Perez, bullpen struggle as Cubs beat Mets

Oliver Perez #46 of the New York Mets delivers a pitch in the first inning against the Chicago Cubs. (April 21, 2010) Credit: Getty Images
The Mets went into last night’s game having won two in a row and four of their last six, a modest stretch built on superb starting pitching. They looked to Oliver Perez to continue the good vibes against the Cubs, who were reeling with four losses in a row.
Perez wasn’t great and he wasn’t horrible. He was . . . eh. Good enough to win on some nights, not good enough to win on this night as the Mets lost to the Cubs, 9-3, at Citi Field.

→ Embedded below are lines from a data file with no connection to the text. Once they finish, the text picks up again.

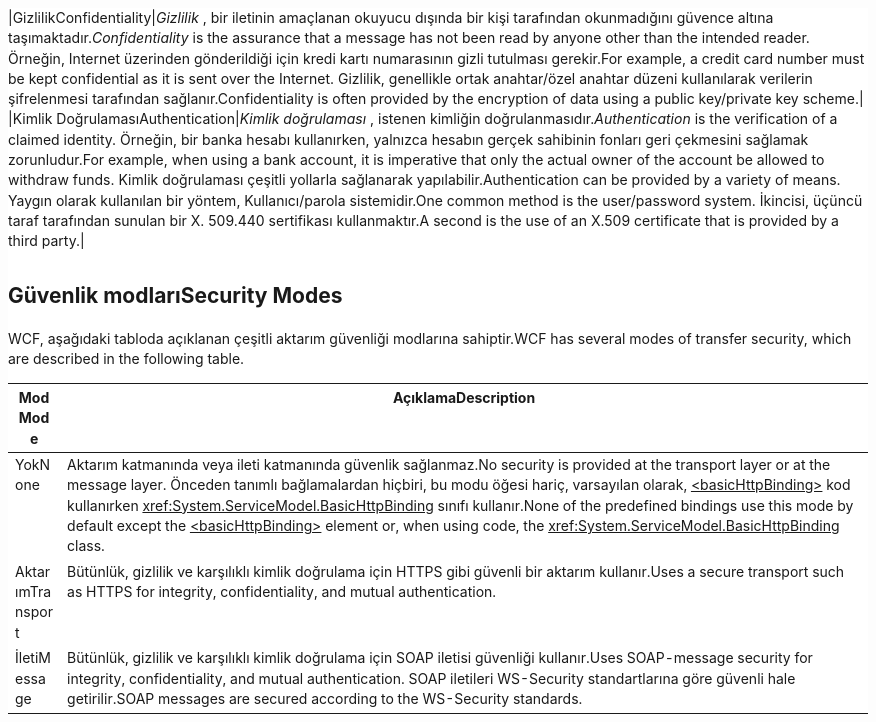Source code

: |<span data-ttu-id="91a4b-132">Gizlilik</span><span class="sxs-lookup"><span data-stu-id="91a4b-132">Confidentiality</span></span>|<span data-ttu-id="91a4b-133">*Gizlilik* , bir iletinin amaçlanan okuyucu dışında bir kişi tarafından okunmadığını güvence altına taşımaktadır.</span><span class="sxs-lookup"><span data-stu-id="91a4b-133">*Confidentiality* is the assurance that a message has not been read by anyone other than the intended reader.</span></span> <span data-ttu-id="91a4b-134">Örneğin, Internet üzerinden gönderildiği için kredi kartı numarasının gizli tutulması gerekir.</span><span class="sxs-lookup"><span data-stu-id="91a4b-134">For example, a credit card number must be kept confidential as it is sent over the Internet.</span></span> <span data-ttu-id="91a4b-135">Gizlilik, genellikle ortak anahtar/özel anahtar düzeni kullanılarak verilerin şifrelenmesi tarafından sağlanır.</span><span class="sxs-lookup"><span data-stu-id="91a4b-135">Confidentiality is often provided by the encryption of data using a public key/private key scheme.</span></span>|  
|<span data-ttu-id="91a4b-136">Kimlik Doğrulaması</span><span class="sxs-lookup"><span data-stu-id="91a4b-136">Authentication</span></span>|<span data-ttu-id="91a4b-137">*Kimlik doğrulaması* , istenen kimliğin doğrulanmasıdır.</span><span class="sxs-lookup"><span data-stu-id="91a4b-137">*Authentication* is the verification of a claimed identity.</span></span> <span data-ttu-id="91a4b-138">Örneğin, bir banka hesabı kullanırken, yalnızca hesabın gerçek sahibinin fonları geri çekmesini sağlamak zorunludur.</span><span class="sxs-lookup"><span data-stu-id="91a4b-138">For example, when using a bank account, it is imperative that only the actual owner of the account be allowed to withdraw funds.</span></span> <span data-ttu-id="91a4b-139">Kimlik doğrulaması çeşitli yollarla sağlanarak yapılabilir.</span><span class="sxs-lookup"><span data-stu-id="91a4b-139">Authentication can be provided by a variety of means.</span></span> <span data-ttu-id="91a4b-140">Yaygın olarak kullanılan bir yöntem, Kullanıcı/parola sistemidir.</span><span class="sxs-lookup"><span data-stu-id="91a4b-140">One common method is the user/password system.</span></span> <span data-ttu-id="91a4b-141">İkincisi, üçüncü taraf tarafından sunulan bir X. 509.440 sertifikası kullanmaktır.</span><span class="sxs-lookup"><span data-stu-id="91a4b-141">A second is the use of an X.509 certificate that is provided by a third party.</span></span>|  
  
## <a name="security-modes"></a><span data-ttu-id="91a4b-142">Güvenlik modları</span><span class="sxs-lookup"><span data-stu-id="91a4b-142">Security Modes</span></span>  
 <span data-ttu-id="91a4b-143">WCF, aşağıdaki tabloda açıklanan çeşitli aktarım güvenliği modlarına sahiptir.</span><span class="sxs-lookup"><span data-stu-id="91a4b-143">WCF has several modes of transfer security, which are described in the following table.</span></span>  
  
|<span data-ttu-id="91a4b-144">Mod</span><span class="sxs-lookup"><span data-stu-id="91a4b-144">Mode</span></span>|<span data-ttu-id="91a4b-145">Açıklama</span><span class="sxs-lookup"><span data-stu-id="91a4b-145">Description</span></span>|  
|----------|-----------------|  
|<span data-ttu-id="91a4b-146">Yok</span><span class="sxs-lookup"><span data-stu-id="91a4b-146">None</span></span>|<span data-ttu-id="91a4b-147">Aktarım katmanında veya ileti katmanında güvenlik sağlanmaz.</span><span class="sxs-lookup"><span data-stu-id="91a4b-147">No security is provided at the transport layer or at the message layer.</span></span> <span data-ttu-id="91a4b-148">Önceden tanımlı bağlamalardan hiçbiri, bu modu öğesi hariç, varsayılan olarak, [\<basicHttpBinding>](../../configure-apps/file-schema/wcf/basichttpbinding.md) kod kullanırken <xref:System.ServiceModel.BasicHttpBinding> sınıfı kullanır.</span><span class="sxs-lookup"><span data-stu-id="91a4b-148">None of the predefined bindings use this mode by default except the [\<basicHttpBinding>](../../configure-apps/file-schema/wcf/basichttpbinding.md) element or, when using code, the <xref:System.ServiceModel.BasicHttpBinding> class.</span></span>|  
|<span data-ttu-id="91a4b-149">Aktarım</span><span class="sxs-lookup"><span data-stu-id="91a4b-149">Transport</span></span>|<span data-ttu-id="91a4b-150">Bütünlük, gizlilik ve karşılıklı kimlik doğrulama için HTTPS gibi güvenli bir aktarım kullanır.</span><span class="sxs-lookup"><span data-stu-id="91a4b-150">Uses a secure transport such as HTTPS for integrity, confidentiality, and mutual authentication.</span></span>|  
|<span data-ttu-id="91a4b-151">İleti</span><span class="sxs-lookup"><span data-stu-id="91a4b-151">Message</span></span>|<span data-ttu-id="91a4b-152">Bütünlük, gizlilik ve karşılıklı kimlik doğrulama için SOAP iletisi güvenliği kullanır.</span><span class="sxs-lookup"><span data-stu-id="91a4b-152">Uses SOAP-message security for integrity, confidentiality, and mutual authentication.</span></span> <span data-ttu-id="91a4b-153">SOAP iletileri WS-Security standartlarına göre güvenli hale getirilir.</span><span class="sxs-lookup"><span data-stu-id="91a4b-153">SOAP messages are secured according to the WS-Security standards.</span></span>|  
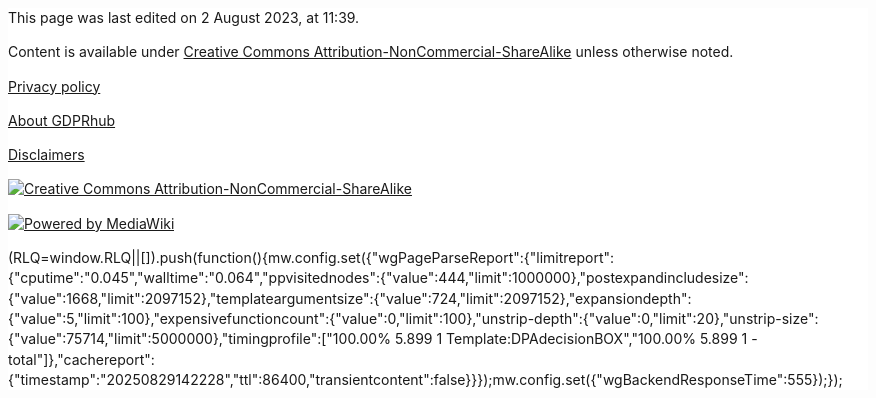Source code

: This page was last edited on 2 August 2023, at 11:39.

Content is available under [Creative Commons Attribution-NonCommercial-ShareAlike](https://creativecommons.org/licenses/by-nc-sa/4.0/) unless otherwise noted.

[Privacy policy](/index.php?title=GDPRhub:Privacy_policy)

[About GDPRhub](/index.php?title=GDPRhub:About)

[Disclaimers](/index.php?title=GDPRhub:General_disclaimer)

[![Creative Commons Attribution-NonCommercial-ShareAlike](/resources/assets/licenses/cc-by-nc-sa.png)](https://creativecommons.org/licenses/by-nc-sa/4.0/)

[![Powered by MediaWiki](/resources/assets/poweredby_mediawiki_88x31.png)](https://www.mediawiki.org/)

(RLQ=window.RLQ||\[\]).push(function(){mw.config.set({"wgPageParseReport":{"limitreport":{"cputime":"0.045","walltime":"0.064","ppvisitednodes":{"value":444,"limit":1000000},"postexpandincludesize":{"value":1668,"limit":2097152},"templateargumentsize":{"value":724,"limit":2097152},"expansiondepth":{"value":5,"limit":100},"expensivefunctioncount":{"value":0,"limit":100},"unstrip-depth":{"value":0,"limit":20},"unstrip-size":{"value":75714,"limit":5000000},"timingprofile":\["100.00% 5.899 1 Template:DPAdecisionBOX","100.00% 5.899 1 -total"\]},"cachereport":{"timestamp":"20250829142228","ttl":86400,"transientcontent":false}}});mw.config.set({"wgBackendResponseTime":555});});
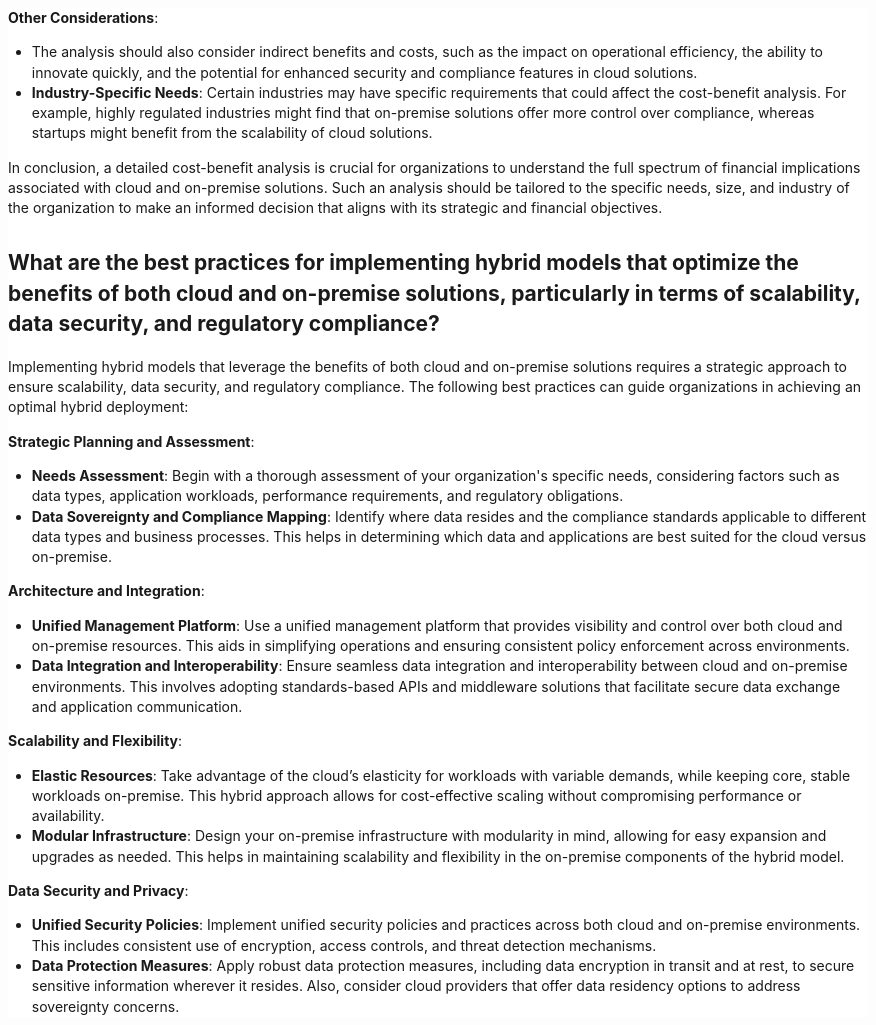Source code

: **Other Considerations**:
- The analysis should also consider indirect benefits and costs, such as the impact on operational efficiency, the ability to innovate quickly, and the potential for enhanced security and compliance features in cloud solutions.
- **Industry-Specific Needs**: Certain industries may have specific requirements that could affect the cost-benefit analysis. For example, highly regulated industries might find that on-premise solutions offer more control over compliance, whereas startups might benefit from the scalability of cloud solutions.

In conclusion, a detailed cost-benefit analysis is crucial for organizations to understand the full spectrum of financial implications associated with cloud and on-premise solutions. Such an analysis should be tailored to the specific needs, size, and industry of the organization to make an informed decision that aligns with its strategic and financial objectives.

## What are the best practices for implementing hybrid models that optimize the benefits of both cloud and on-premise solutions, particularly in terms of scalability, data security, and regulatory compliance?

Implementing hybrid models that leverage the benefits of both cloud and on-premise solutions requires a strategic approach to ensure scalability, data security, and regulatory compliance. The following best practices can guide organizations in achieving an optimal hybrid deployment:

**Strategic Planning and Assessment**:
- **Needs Assessment**: Begin with a thorough assessment of your organization's specific needs, considering factors such as data types, application workloads, performance requirements, and regulatory obligations.
- **Data Sovereignty and Compliance Mapping**: Identify where data resides and the compliance standards applicable to different data types and business processes. This helps in determining which data and applications are best suited for the cloud versus on-premise.

**Architecture and Integration**:
- **Unified Management Platform**: Use a unified management platform that provides visibility and control over both cloud and on-premise resources. This aids in simplifying operations and ensuring consistent policy enforcement across environments.
- **Data Integration and Interoperability**: Ensure seamless data integration and interoperability between cloud and on-premise environments. This involves adopting standards-based APIs and middleware solutions that facilitate secure data exchange and application communication.

**Scalability and Flexibility**:
- **Elastic Resources**: Take advantage of the cloud’s elasticity for workloads with variable demands, while keeping core, stable workloads on-premise. This hybrid approach allows for cost-effective scaling without compromising performance or availability.
- **Modular Infrastructure**: Design your on-premise infrastructure with modularity in mind, allowing for easy expansion and upgrades as needed. This helps in maintaining scalability and flexibility in the on-premise components of the hybrid model.

**Data Security and Privacy**:
- **Unified Security Policies**: Implement unified security policies and practices across both cloud and on-premise environments. This includes consistent use of encryption, access controls, and threat detection mechanisms.
- **Data Protection Measures**: Apply robust data protection measures, including data encryption in transit and at rest, to secure sensitive information wherever it resides. Also, consider cloud providers that offer data residency options to address sovereignty concerns.
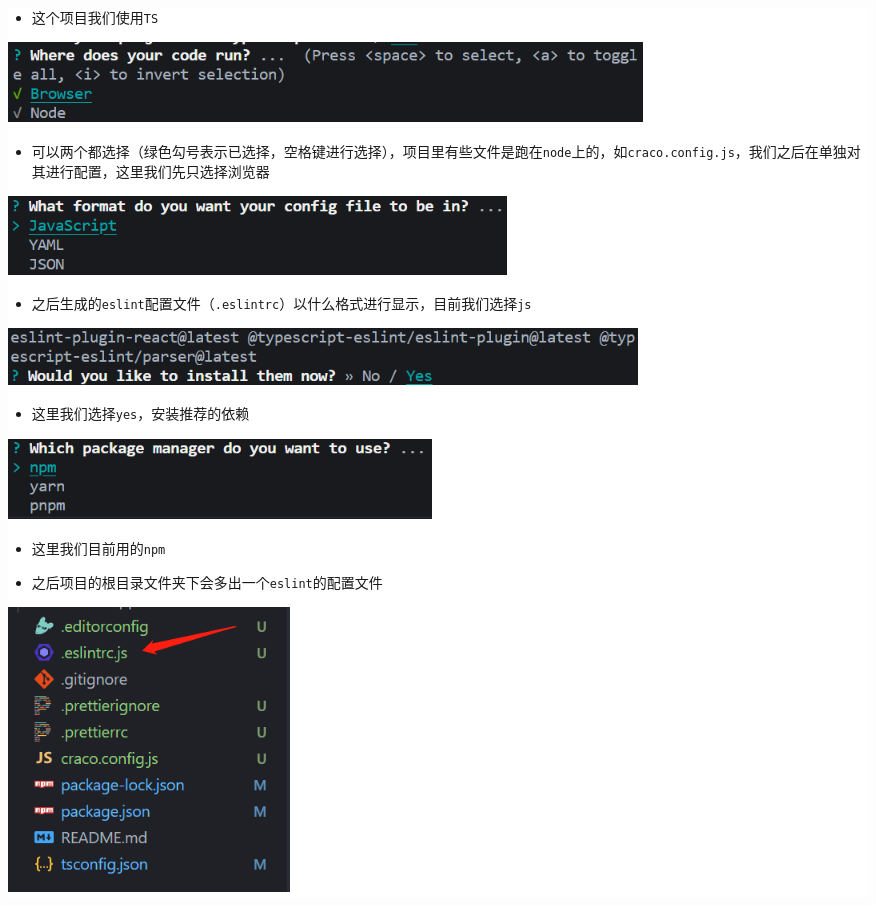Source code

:    - 这个项目我们使用`TS`

   <img src="assets/image-20221112212716925.png" alt="image-20221112212716925" style="zoom:80%;" />

   - 可以两个都选择（绿色勾号表示已选择，空格键进行选择），项目里有些文件是跑在`node`上的，如`craco.config.js`，我们之后在单独对其进行配置，这里我们先只选择浏览器

   <img src="assets/image-20221112213100129.png" alt="image-20221112213100129" style="zoom:80%;" />

   - 之后生成的`eslint`配置文件（`.eslintrc`）以什么格式进行显示，目前我们选择`js`

   <img src="assets/image-20221112213350809.png" alt="image-20221112213350809" style="zoom:80%;" />

   - 这里我们选择`yes`，安装推荐的依赖

   <img src="assets/image-20221112213501605.png" alt="image-20221112213501605" style="zoom:80%;" />

   - 这里我们目前用的`npm`

   - 之后项目的根目录文件夹下会多出一个`eslint`的配置文件

   <img src="assets/image-20221112214222503.png" alt="image-20221112214222503" style="zoom:80%;" />
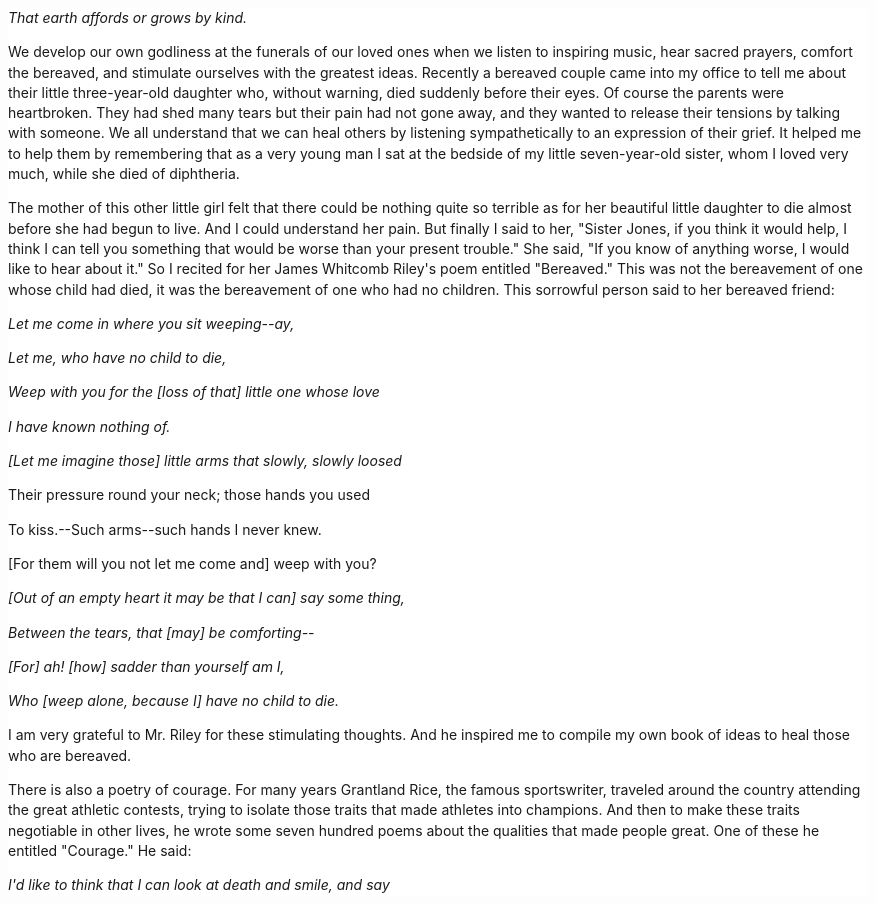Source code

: _That earth affords or grows by kind._

We develop our own godliness at the funerals of our loved ones when we listen
to inspiring music, hear sacred prayers, comfort the bereaved, and stimulate
ourselves with the greatest ideas. Recently a bereaved couple came into my
office to tell me about their little three-year-old daughter who, without
warning, died suddenly before their eyes. Of course the parents were
heartbroken. They had shed many tears but their pain had not gone away, and
they wanted to release their tensions by talking with someone. We all
understand that we can heal others by listening sympathetically to an
expression of their grief. It helped me to help them by remembering that as a
very young man I sat at the bedside of my little seven-year-old sister, whom I
loved very much, while she died of diphtheria.

The mother of this other little girl felt that there could be nothing quite so
terrible as for her beautiful little daughter to die almost before she had
begun to live. And I could understand her pain. But finally I said to her,
"Sister Jones, if you think it would help, I think I can tell you something
that would be worse than your present trouble." She said, "If you know of
anything worse, I would like to hear about it." So I recited for her James
Whitcomb Riley's poem entitled "Bereaved." This was not the bereavement of one
whose child had died, it was the bereavement of one who had no children. This
sorrowful person said to her bereaved friend:

_Let me come in where you sit weeping--ay,_

_Let me, who have no child to die,_

_Weep with you for the [loss of that] little one whose love_

_I have known nothing of._

_[Let me imagine those] little arms that slowly, slowly loosed_

Their pressure round your neck; those hands you used

To kiss.--Such arms--such hands I never knew.

[For them will you not let me come and] weep with you?

_[Out of an empty heart it may be that I can] say some thing,_

_Between the tears, that [may] be comforting--_

_[For] ah! [how] sadder than yourself am I,_

_Who [weep alone, because I] have no child to die._

I am very grateful to Mr. Riley for these stimulating thoughts. And he
inspired me to compile my own book of ideas to heal those who are bereaved.

There is also a poetry of courage. For many years Grantland Rice, the famous
sportswriter, traveled around the country attending the great athletic
contests, trying to isolate those traits that made athletes into champions.
And then to make these traits negotiable in other lives, he wrote some seven
hundred poems about the qualities that made people great. One of these he
entitled "Courage." He said:

_I'd like to think that I can look at death and smile, and say_
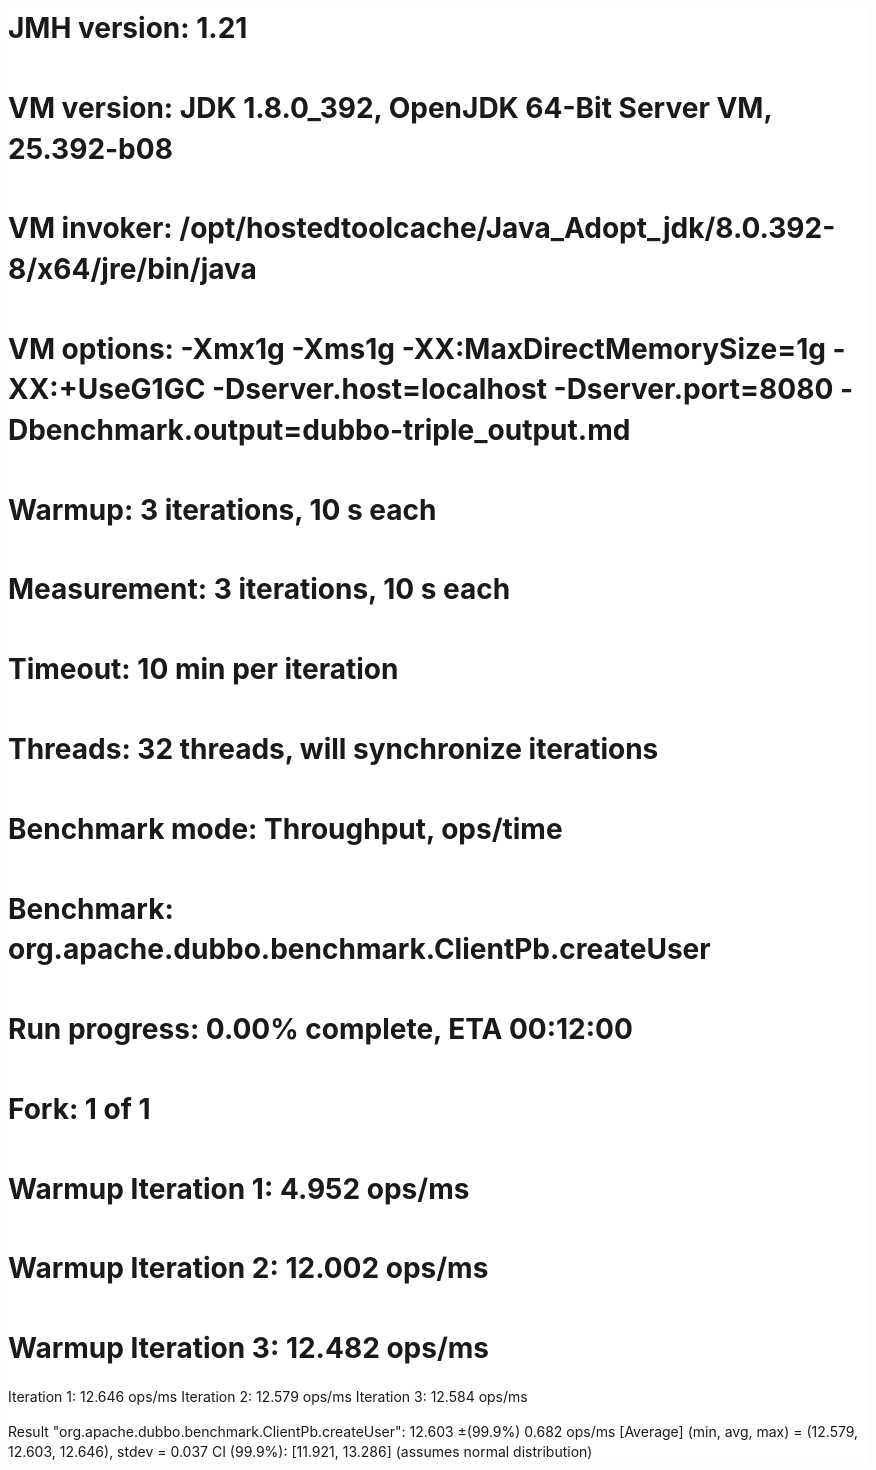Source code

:# JMH version: 1.21
# VM version: JDK 1.8.0_392, OpenJDK 64-Bit Server VM, 25.392-b08
# VM invoker: /opt/hostedtoolcache/Java_Adopt_jdk/8.0.392-8/x64/jre/bin/java
# VM options: -Xmx1g -Xms1g -XX:MaxDirectMemorySize=1g -XX:+UseG1GC -Dserver.host=localhost -Dserver.port=8080 -Dbenchmark.output=dubbo-triple_output.md
# Warmup: 3 iterations, 10 s each
# Measurement: 3 iterations, 10 s each
# Timeout: 10 min per iteration
# Threads: 32 threads, will synchronize iterations
# Benchmark mode: Throughput, ops/time
# Benchmark: org.apache.dubbo.benchmark.ClientPb.createUser

# Run progress: 0.00% complete, ETA 00:12:00
# Fork: 1 of 1
# Warmup Iteration   1: 4.952 ops/ms
# Warmup Iteration   2: 12.002 ops/ms
# Warmup Iteration   3: 12.482 ops/ms
Iteration   1: 12.646 ops/ms
Iteration   2: 12.579 ops/ms
Iteration   3: 12.584 ops/ms


Result "org.apache.dubbo.benchmark.ClientPb.createUser":
  12.603 ±(99.9%) 0.682 ops/ms [Average]
  (min, avg, max) = (12.579, 12.603, 12.646), stdev = 0.037
  CI (99.9%): [11.921, 13.286] (assumes normal distribution)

Perez (0-2, 3.71 ERA) allowed three runs (two earned) on eight hits and three walks with four strikeouts in five innings. He lost mostly because the Mets got next to nothing done against Carlos Silva, one of the worst pitchers in baseball over the last two seasons but who has found his form with the Cubs.
Perez also was done in by middle relievers Manny Acosta and Raul Valdes, who turned a 3-1 game into a 6-1 game in the seventh before the Mets unpacked their bats against the Cubs’ bullpen in a much too-little, too-late charge. The Cubs tacked on three runs in the ninth against Hisanori Takahashi. Mets fans in the announced crowd of 25,684 braved a 26-minute rain delay at the start. They were cranky at times, booing 3-4 hitters David Wright and Jason Bay when each struck out in different innings.
The Mets managed just one run on two hits in six innings against Silva, a high-priced reclamation project acquired in an offseason trade with Seattle for outfielder Milton Bradley. Silva, signed to a four-year, $48-million contract before the 2008 season, went 5-18 with a 6.82 ERA in two years in Seattle. But he has been outstanding in three outings for the Cubs (2-0, 0.95).
The Mets’ hits off Silva were Rod Barajas’ second-inning solo home run into the second deck in leftfield and Bay’s single to left in the sixth. Silva walked two, hit a batter and struck out four.
Mets starters had a 0.95 ERA in the previous six games. They weren’t asking Perez for that, but he was part of it, having allowed one run in 61/3 innings to St. Louis in his last outing.
Perez struck out Ryan Theriot to open the game. The next play by rookie Ike Davis is the stuff legend is made of, especially in the highlights-available-on-demand era. Jeff Baker sent a foul pop toward the Mets’ dugout. Davis, in his third major-league game, made it over to the railing and leaned in. He caught the ball and tumbled head over feet before landing right side up as if he’d spent most of his off hours practicing the maneuver.
Oddly, no Met in that part of the dugout moved to intercept the phenom in case he was about to crack his skull; one player did manage to cover his own head with his glove. But Davis didn’t need any help. The Cubs took a 1-0 lead in the third. Wright botched a leadoff grounder by Theriot, leading to an unearned run on Marlon Byrd’s sacrifice fly.
After Barajas tied it, Alfonso Soriano (3-for-4, triple, home run, three RBIs) led off the fourth with a triple and scored on Geovany Soto’s single.
Soriano singled in a run off Perez in the fifth to make it 3-1 and hit a two-run homer off Acosta (recalled earlier in the day to replace injured Ryota Igarashi) in the seventh.